> [Your goal]
Filter the entries for the word "परमम". Copy each line in which it occurs.

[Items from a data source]

----------

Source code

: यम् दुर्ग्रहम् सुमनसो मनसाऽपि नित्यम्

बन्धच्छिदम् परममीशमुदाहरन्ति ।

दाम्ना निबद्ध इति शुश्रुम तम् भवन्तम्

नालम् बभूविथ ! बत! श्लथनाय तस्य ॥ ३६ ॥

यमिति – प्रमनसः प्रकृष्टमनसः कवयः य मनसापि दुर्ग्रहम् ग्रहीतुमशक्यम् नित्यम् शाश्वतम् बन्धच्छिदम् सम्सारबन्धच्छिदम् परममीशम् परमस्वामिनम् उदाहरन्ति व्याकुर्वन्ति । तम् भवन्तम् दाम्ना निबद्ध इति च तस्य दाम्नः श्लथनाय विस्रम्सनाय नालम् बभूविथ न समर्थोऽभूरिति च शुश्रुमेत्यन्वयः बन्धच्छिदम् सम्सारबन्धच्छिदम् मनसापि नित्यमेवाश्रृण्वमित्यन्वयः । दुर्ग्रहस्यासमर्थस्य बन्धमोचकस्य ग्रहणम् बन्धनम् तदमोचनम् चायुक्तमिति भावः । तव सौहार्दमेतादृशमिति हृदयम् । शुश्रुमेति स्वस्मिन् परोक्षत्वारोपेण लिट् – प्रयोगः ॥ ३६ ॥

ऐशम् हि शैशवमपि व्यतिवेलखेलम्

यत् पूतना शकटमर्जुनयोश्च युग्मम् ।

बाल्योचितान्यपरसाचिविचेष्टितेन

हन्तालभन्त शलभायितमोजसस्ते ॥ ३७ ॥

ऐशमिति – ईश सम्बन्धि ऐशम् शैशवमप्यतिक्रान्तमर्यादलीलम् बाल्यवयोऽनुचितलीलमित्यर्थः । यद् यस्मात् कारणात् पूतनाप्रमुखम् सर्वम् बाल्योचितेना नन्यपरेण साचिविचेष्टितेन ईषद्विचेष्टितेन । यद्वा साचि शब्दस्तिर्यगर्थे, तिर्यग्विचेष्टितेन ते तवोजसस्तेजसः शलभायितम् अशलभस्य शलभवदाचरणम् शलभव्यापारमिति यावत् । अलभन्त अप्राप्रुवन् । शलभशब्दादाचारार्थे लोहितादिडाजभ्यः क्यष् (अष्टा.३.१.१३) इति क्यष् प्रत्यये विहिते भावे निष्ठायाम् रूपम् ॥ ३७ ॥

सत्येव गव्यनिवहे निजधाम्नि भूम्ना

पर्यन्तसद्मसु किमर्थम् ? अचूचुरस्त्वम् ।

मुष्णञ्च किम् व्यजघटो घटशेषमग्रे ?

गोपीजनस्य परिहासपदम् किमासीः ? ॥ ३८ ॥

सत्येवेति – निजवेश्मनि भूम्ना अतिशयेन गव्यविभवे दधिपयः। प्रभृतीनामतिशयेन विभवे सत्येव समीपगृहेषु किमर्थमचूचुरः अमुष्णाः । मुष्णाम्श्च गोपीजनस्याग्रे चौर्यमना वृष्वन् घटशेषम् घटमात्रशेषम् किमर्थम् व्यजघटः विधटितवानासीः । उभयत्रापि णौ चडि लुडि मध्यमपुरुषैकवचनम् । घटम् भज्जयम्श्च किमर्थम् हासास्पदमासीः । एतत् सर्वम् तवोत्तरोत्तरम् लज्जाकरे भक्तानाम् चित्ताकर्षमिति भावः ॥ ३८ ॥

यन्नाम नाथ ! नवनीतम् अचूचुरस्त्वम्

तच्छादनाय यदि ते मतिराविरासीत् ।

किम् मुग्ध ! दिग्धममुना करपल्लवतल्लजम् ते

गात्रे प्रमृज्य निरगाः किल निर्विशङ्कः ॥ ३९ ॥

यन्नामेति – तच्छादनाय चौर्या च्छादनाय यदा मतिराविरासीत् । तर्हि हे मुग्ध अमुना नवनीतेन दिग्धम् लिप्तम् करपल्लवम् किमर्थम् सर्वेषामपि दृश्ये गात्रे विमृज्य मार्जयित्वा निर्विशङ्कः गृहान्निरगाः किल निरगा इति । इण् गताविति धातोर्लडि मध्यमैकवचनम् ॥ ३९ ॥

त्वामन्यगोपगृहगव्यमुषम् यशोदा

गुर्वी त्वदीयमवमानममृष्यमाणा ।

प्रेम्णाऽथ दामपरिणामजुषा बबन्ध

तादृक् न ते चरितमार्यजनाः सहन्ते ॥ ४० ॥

----------

> [Solution]
बन्धच्छिदम् परममीशमुदाहरन्ति ।
यमिति – प्रमनसः प्रकृष्टमनसः कवयः य मनसापि दुर्ग्रहम् ग्रहीतुमशक्यम् नित्यम् शाश्वतम् बन्धच्छिदम् सम्सारबन्धच्छिदम् परममीशम् परमस्वामिनम् उदाहरन्ति व्याकुर्वन्ति । तम् भवन्तम् दाम्ना निबद्ध इति च तस्य दाम्नः श्लथनाय विस्रम्सनाय नालम् बभूविथ न समर्थोऽभूरिति च शुश्रुमेत्यन्वयः बन्धच्छिदम् सम्सारबन्धच्छिदम् मनसापि नित्यमेवाश्रृण्वमित्यन्वयः । दुर्ग्रहस्यासमर्थस्य बन्धमोचकस्य ग्रहणम् बन्धनम् तदमोचनम् चायुक्तमिति भावः । तव सौहार्दमेतादृशमिति हृदयम् । शुश्रुमेति स्वस्मिन् परोक्षत्वारोपेण लिट् – प्रयोगः ॥ ३६ ॥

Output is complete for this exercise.